A marriage is not a partnership, it is a union.
That is why the very idea of a pre-nuptial agreement totally negates the idea of marriage. Unless of course its a business arrangement.
Someone once defined a marriage as like the relationship between a statue and a pigeon. The pigeon perches on the statue and shits on it and what not; the statue does not seem to complain -at least not openly. If you are in a marriage, on some days you are the pigeon, on some other days you are the statue. Live with it.
It is not possible for two people to love each other equally, one must love the other more -at different times in the life of the relationship. Whatever the reasons for getting married, of necessity, one must need the other more.
A clergyman friend of mine once told me this: It does not take two people to make a marriage work, success in marriage depends on the 'Power of One'. At any point in a successful marriage, one person is giving more, doing more, being more for both of them but because of the deliberate opacity of marriage, people on the outside do not usually see this.

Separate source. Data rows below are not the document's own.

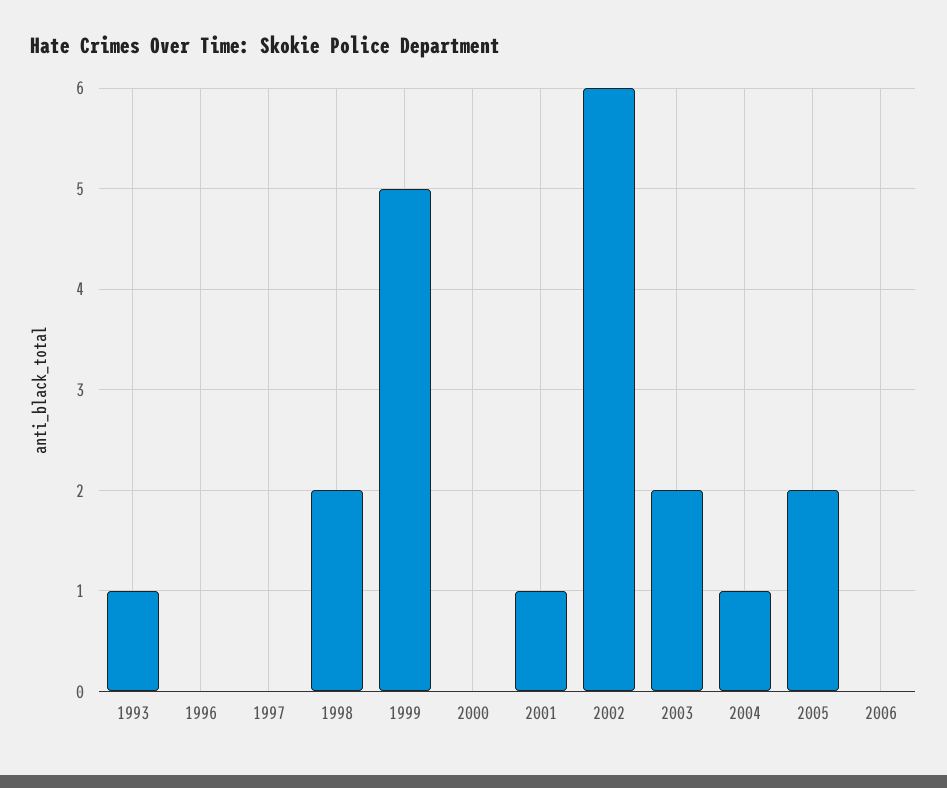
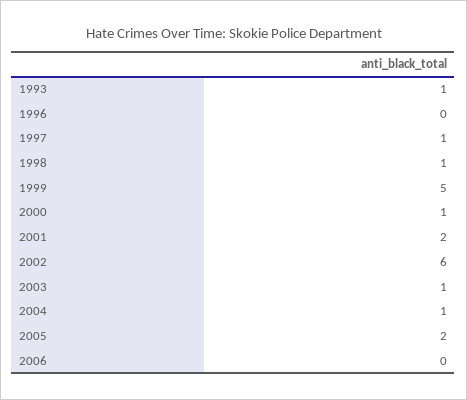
  {
    "1993": 1,
    "1996": 0,
-   "1997": 0,
+   "1997": 1,
-   "1998": 2,
+   "1998": 1,
    "1999": 5,
-   "2000": 0,
+   "2000": 1,
-   "2001": 1,
+   "2001": 2,
    "2002": 6,
-   "2003": 2,
+   "2003": 1,
    "2004": 1,
    "2005": 2,
    "2006": 0
  }

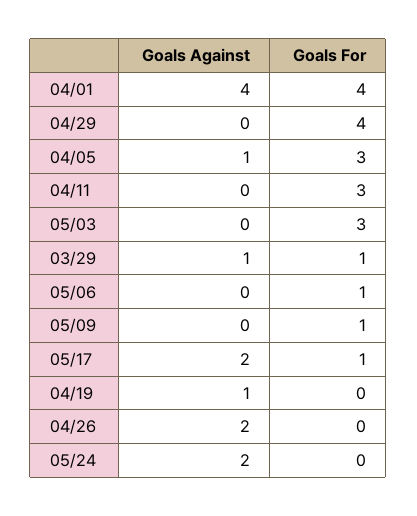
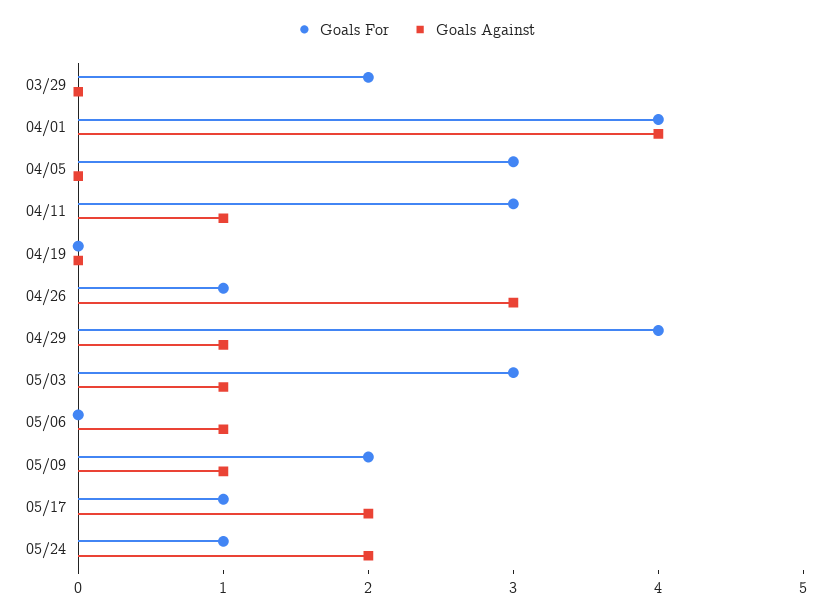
  {
    "Goals Against": {
      "04/01": 4,
-     "04/29": 0,
+     "04/29": 1,
-     "04/05": 1,
+     "04/05": 0,
-     "04/11": 0,
+     "04/11": 1,
-     "05/03": 0,
+     "05/03": 1,
-     "03/29": 1,
+     "03/29": 0,
-     "05/06": 0,
+     "05/06": 1,
-     "05/09": 0,
+     "05/09": 1,
      "05/17": 2,
-     "04/19": 1,
+     "04/19": 0,
-     "04/26": 2,
+     "04/26": 3,
      "05/24": 2
    },
    "Goals For": {
      "04/01": 4,
      "04/29": 4,
      "04/05": 3,
      "04/11": 3,
      "05/03": 3,
-     "03/29": 1,
+     "03/29": 2,
-     "05/06": 1,
+     "05/06": 0,
-     "05/09": 1,
+     "05/09": 2,
      "05/17": 1,
      "04/19": 0,
-     "04/26": 0,
+     "04/26": 1,
-     "05/24": 0
+     "05/24": 1
    }
  }

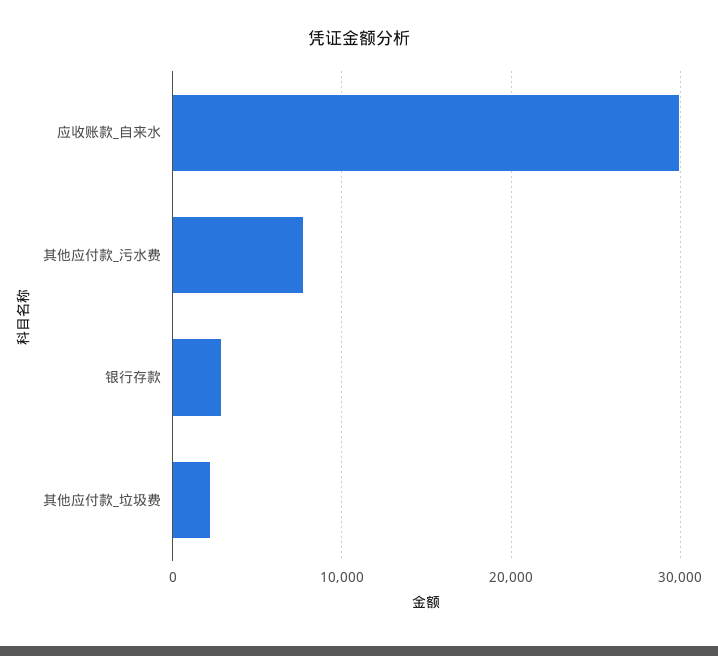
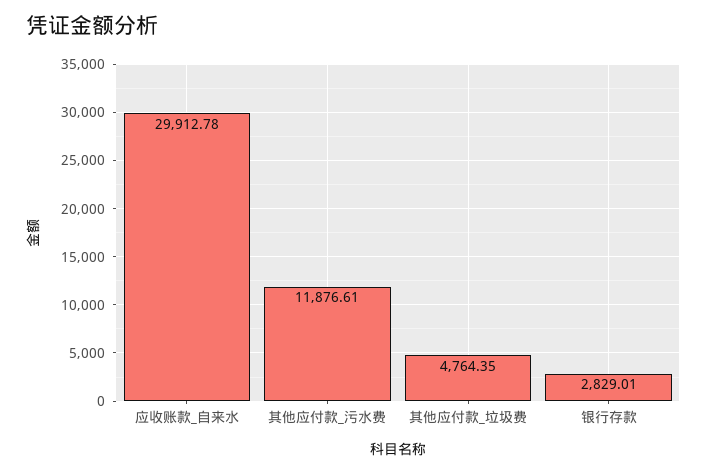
  {
    "应收账款_自来水": 29912.78,
-   "其他应付款_污水费": 8000,
+   "其他应付款_污水费": 11876.61,
    "银行存款": 2829.01,
-   "其他应付款_垃圾费": 2000
+   "其他应付款_垃圾费": 4764.35
  }

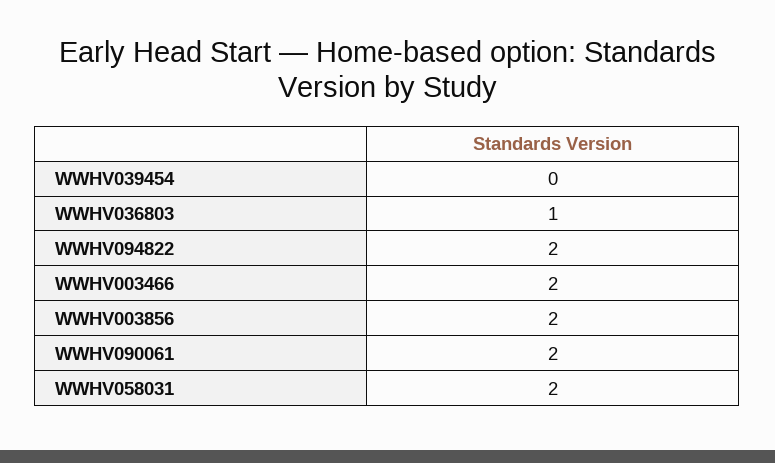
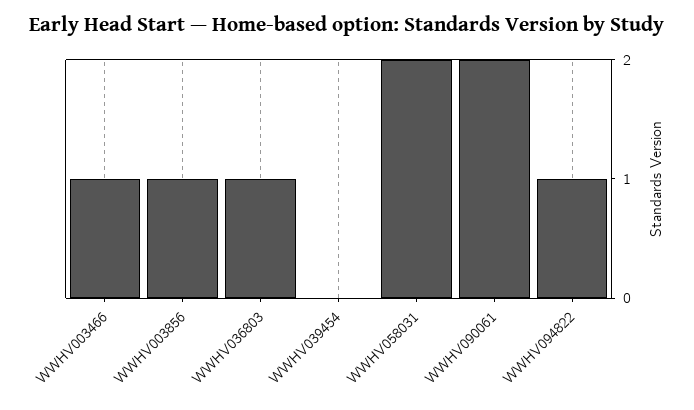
  {
    "WWHV039454": 0,
    "WWHV036803": 1,
-   "WWHV094822": 2,
+   "WWHV094822": 1,
-   "WWHV003466": 2,
+   "WWHV003466": 1,
-   "WWHV003856": 2,
+   "WWHV003856": 1,
    "WWHV090061": 2,
    "WWHV058031": 2
  }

Examples abound of this for me and I believe you have a few examples of your own too.
My friend Chinedu works in telecoms with an annual salary of about N4m, his wife Amarachi works in a bank with take home close to N3m per annum. They are from similar family backgrounds, children of retired civil servants. They have two beautiful children.

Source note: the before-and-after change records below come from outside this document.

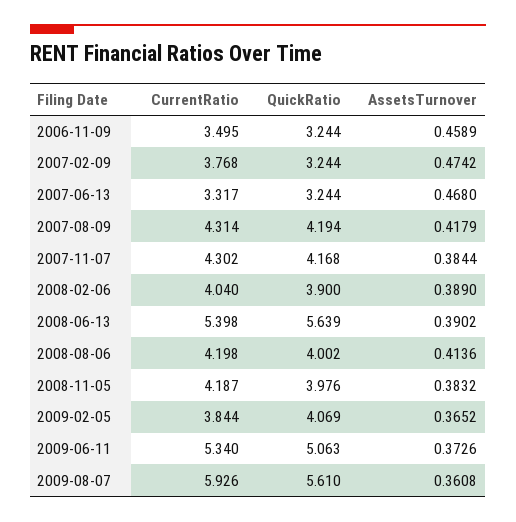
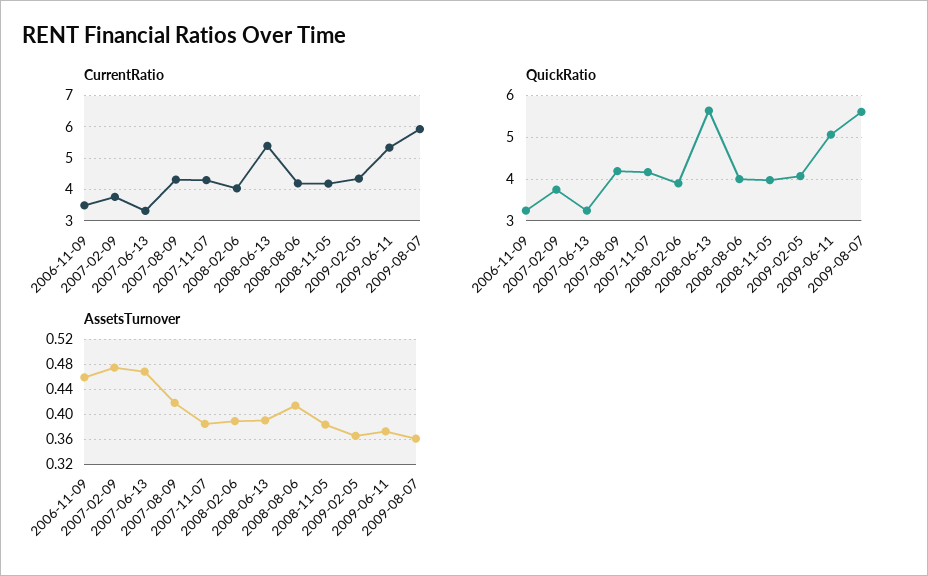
  {
    "CurrentRatio": {
      "2006-11-09": 3.495,
      "2007-02-09": 3.768,
      "2007-06-13": 3.317,
      "2007-08-09": 4.314,
      "2007-11-07": 4.302,
      "2008-02-06": 4.04,
      "2008-06-13": 5.398,
      "2008-08-06": 4.198,
      "2008-11-05": 4.187,
-     "2009-02-05": 3.844,
+     "2009-02-05": 4.4,
      "2009-06-11": 5.34,
      "2009-08-07": 5.926
    },
    "QuickRatio": {
      "2006-11-09": 3.244,
-     "2007-02-09": 3.244,
+     "2007-02-09": 3.8,
      "2007-06-13": 3.244,
      "2007-08-09": 4.194,
      "2007-11-07": 4.168,
      "2008-02-06": 3.9,
      "2008-06-13": 5.639,
      "2008-08-06": 4.002,
      "2008-11-05": 3.976,
      "2009-02-05": 4.069,
      "2009-06-11": 5.063,
      "2009-08-07": 5.61
    },
    "AssetsTurnover": {
      "2006-11-09": 0.4589,
      "2007-02-09": 0.4742,
      "2007-06-13": 0.468,
      "2007-08-09": 0.4179,
      "2007-11-07": 0.3844,
      "2008-02-06": 0.389,
      "2008-06-13": 0.3902,
      "2008-08-06": 0.4136,
      "2008-11-05": 0.3832,
      "2009-02-05": 0.3652,
      "2009-06-11": 0.3726,
      "2009-08-07": 0.3608
    }
  }

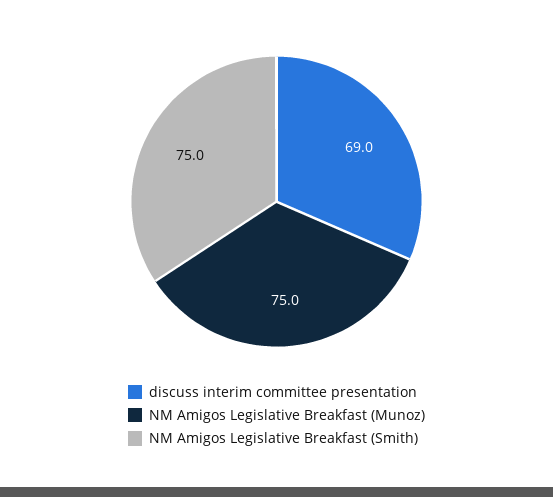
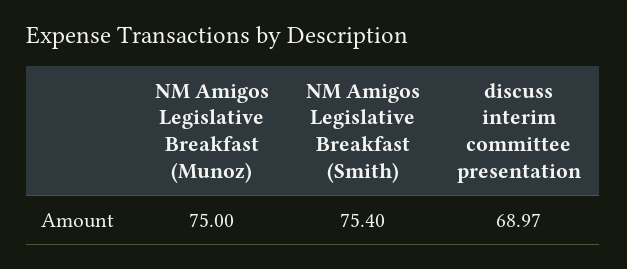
  {
    "discuss interim committee presentation": 68.97,
    "NM Amigos Legislative Breakfast (Munoz)": 75,
-   "NM Amigos Legislative Breakfast (Smith)": 75
+   "NM Amigos Legislative Breakfast (Smith)": 75.4
  }

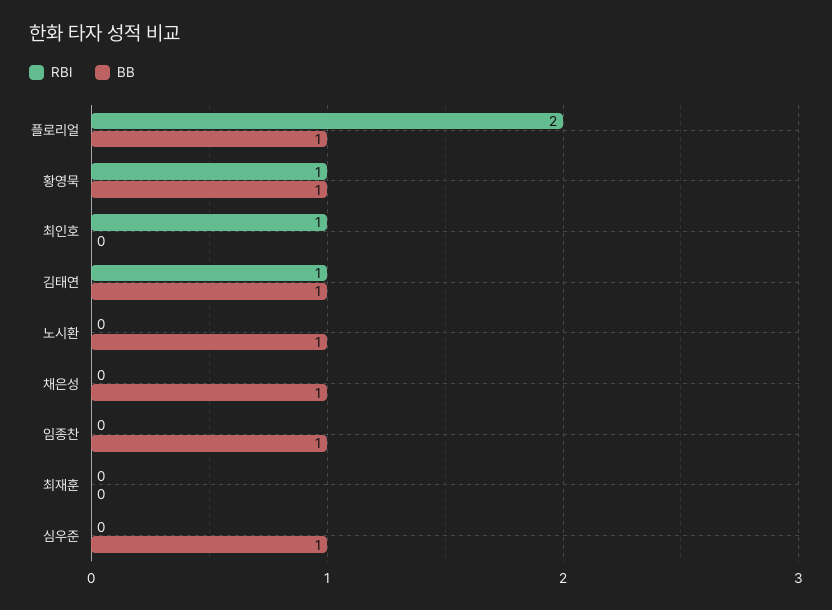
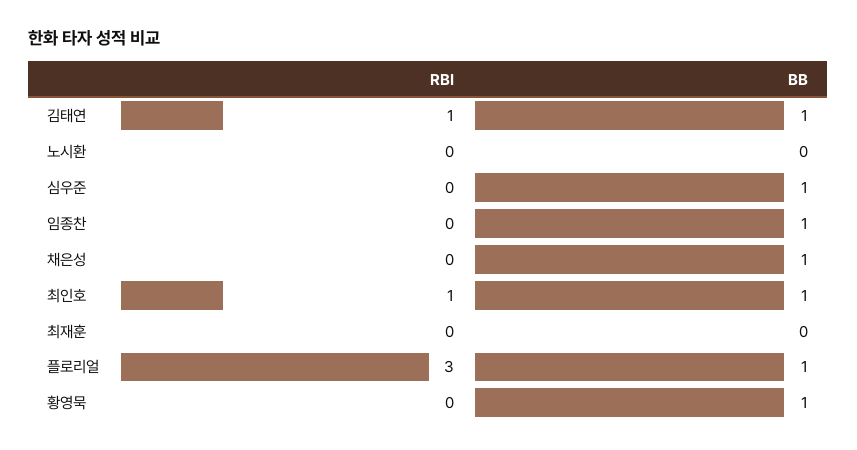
  {
    "RBI": {
-     "플로리얼": 2,
+     "플로리얼": 3,
-     "황영묵": 1,
+     "황영묵": 0,
      "최인호": 1,
      "김태연": 1,
      "노시환": 0,
      "채은성": 0,
      "임종찬": 0,
      "최재훈": 0,
      "심우준": 0
    },
    "BB": {
      "플로리얼": 1,
      "황영묵": 1,
-     "최인호": 0,
+     "최인호": 1,
      "김태연": 1,
-     "노시환": 1,
+     "노시환": 0,
      "채은성": 1,
      "임종찬": 1,
      "최재훈": 0,
      "심우준": 1
    }
  }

Nedu and I have been friends like forever; our families are like 5 and 6. I know that he pays the rent, the children's school fees and other fees around the house including feeding money. His siblings go to public schools - his kid sister is in LASU while the brother is in secondary school. Nedu pays their fees too because his parents are retired.
Sometime in 2006, Nedu's mum had to queue in the sun at LASUTH, Ikeja in order to get the free eye surgery for cataract removal sponsored by the government of Bola Tinubu, she also got a free pair of glasses. I know these because I drove her there.

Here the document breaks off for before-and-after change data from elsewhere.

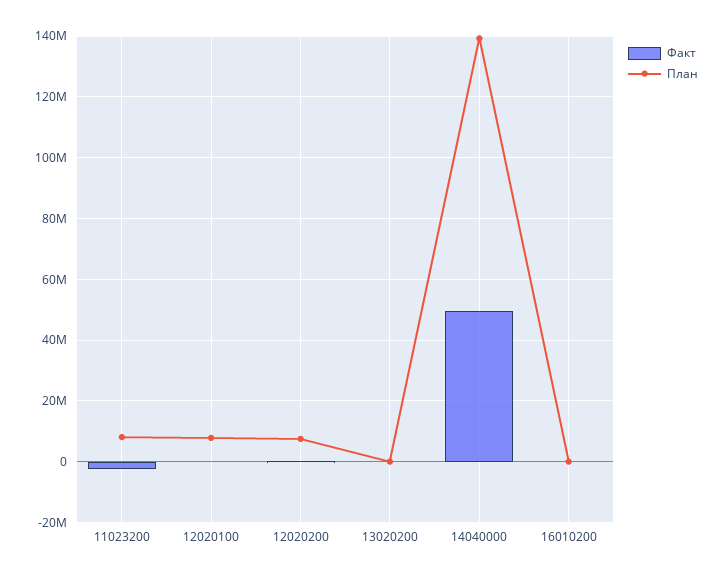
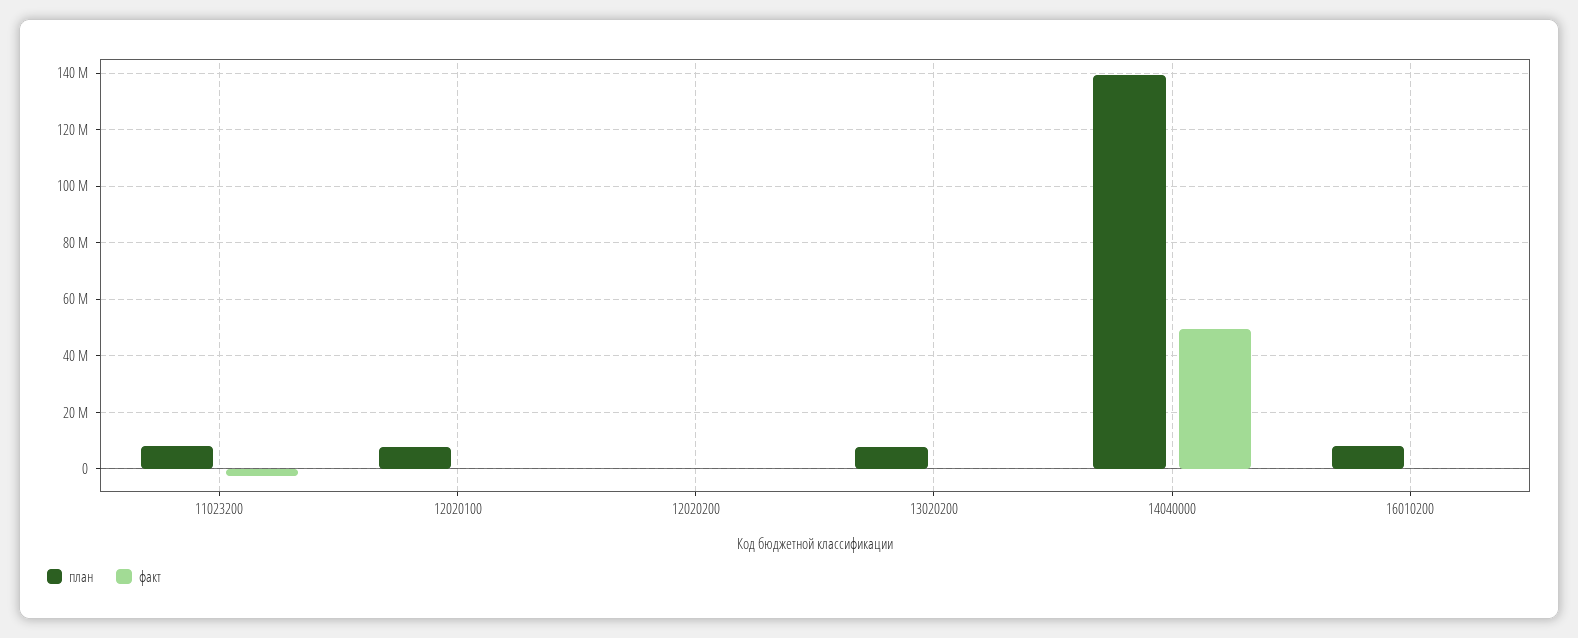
  {
    "Факт": {
      "11023200": -2000000,
      "12020100": 0,
      "12020200": 0,
      "13020200": 0,
      "14040000": 50000000,
      "16010200": 0
    },
    "План": {
      "11023200": 8000000,
      "12020100": 8000000,
-     "12020200": 8000000,
+     "12020200": 0,
-     "13020200": 0,
+     "13020200": 7500000,
      "14040000": 140000000,
-     "16010200": 0
+     "16010200": 7500000
    }
  }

Amara's brother is in Covenant University and she pays the fees. Her two sisters are in private secondary schools. Sometime last year, her employers sponsored a vacation for the famly in the UK. She went with her Dad and the children. Her Dad actually went for a comprehensive medical check-up in London and was treated for some minor ailments while there. Amara paid for it.
For some time, I used to think that the marriage was not fair to my friend. Until one day it hit me, Nedu had never complained to me! For as long he was happy in his marriage whatever the configuration, it was not any of my business.
Marriage is an eternal work-in-progress, a perpetual balancing act.
Marriages fail when one person decides that its not worth it anymore.